What the task requires:
Looking at the data below, count the lines that contain the string "action". Write only the total.

Material to process:
>>>
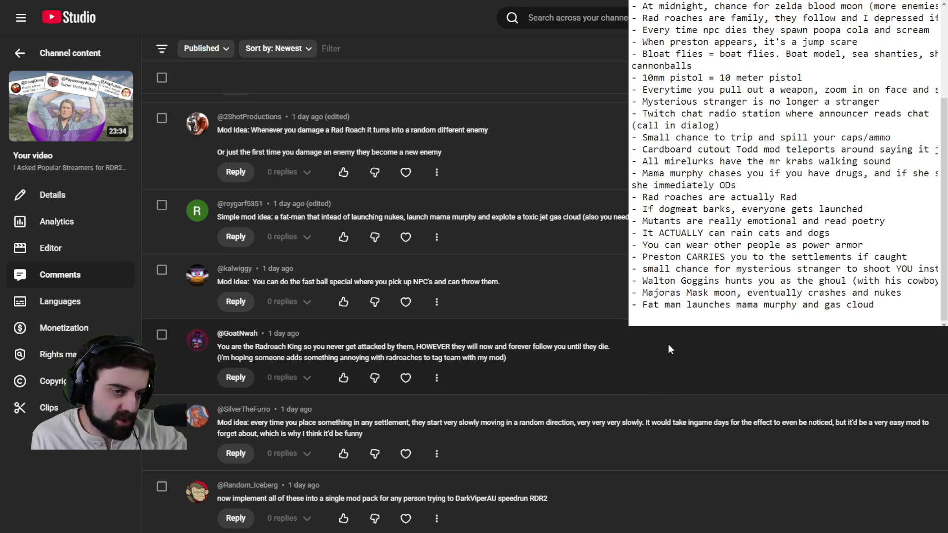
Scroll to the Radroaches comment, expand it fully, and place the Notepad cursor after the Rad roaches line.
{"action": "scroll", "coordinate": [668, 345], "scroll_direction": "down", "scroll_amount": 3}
<<<
>>>
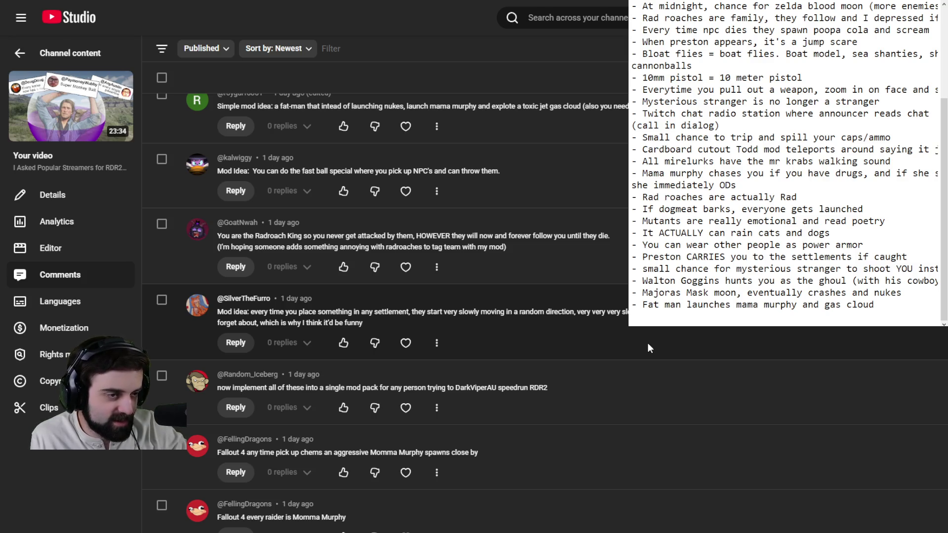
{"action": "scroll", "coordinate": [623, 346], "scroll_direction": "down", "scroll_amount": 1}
<<<
Reply to the exercise:
2